** Provided records **
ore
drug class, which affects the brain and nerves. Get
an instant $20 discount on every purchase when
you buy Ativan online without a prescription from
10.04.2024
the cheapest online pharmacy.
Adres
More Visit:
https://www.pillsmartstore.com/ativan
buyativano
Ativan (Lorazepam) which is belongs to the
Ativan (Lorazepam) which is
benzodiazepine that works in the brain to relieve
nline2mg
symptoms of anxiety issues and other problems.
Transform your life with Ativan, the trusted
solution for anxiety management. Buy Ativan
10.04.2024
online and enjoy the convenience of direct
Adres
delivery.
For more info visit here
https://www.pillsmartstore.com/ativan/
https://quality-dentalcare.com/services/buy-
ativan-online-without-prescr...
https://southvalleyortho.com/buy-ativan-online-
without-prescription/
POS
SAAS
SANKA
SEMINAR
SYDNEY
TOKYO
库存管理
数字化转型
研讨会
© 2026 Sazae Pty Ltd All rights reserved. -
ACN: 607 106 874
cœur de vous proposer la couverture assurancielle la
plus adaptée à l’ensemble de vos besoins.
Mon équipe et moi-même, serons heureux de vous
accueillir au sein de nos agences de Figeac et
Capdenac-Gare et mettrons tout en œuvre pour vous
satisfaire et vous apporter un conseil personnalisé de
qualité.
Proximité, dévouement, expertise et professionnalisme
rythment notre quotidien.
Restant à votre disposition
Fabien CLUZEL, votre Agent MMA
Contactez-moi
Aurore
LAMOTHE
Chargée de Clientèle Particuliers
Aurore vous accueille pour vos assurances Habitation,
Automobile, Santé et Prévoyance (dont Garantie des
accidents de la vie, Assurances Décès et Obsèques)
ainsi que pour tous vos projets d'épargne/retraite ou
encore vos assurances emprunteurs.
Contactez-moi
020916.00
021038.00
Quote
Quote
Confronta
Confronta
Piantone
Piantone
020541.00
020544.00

** What to work on **
Please pull out every line in the items above that contains the word "Aurore", matching case exactly.

** Solution **
Aurore
Aurore vous accueille pour vos assurances Habitation,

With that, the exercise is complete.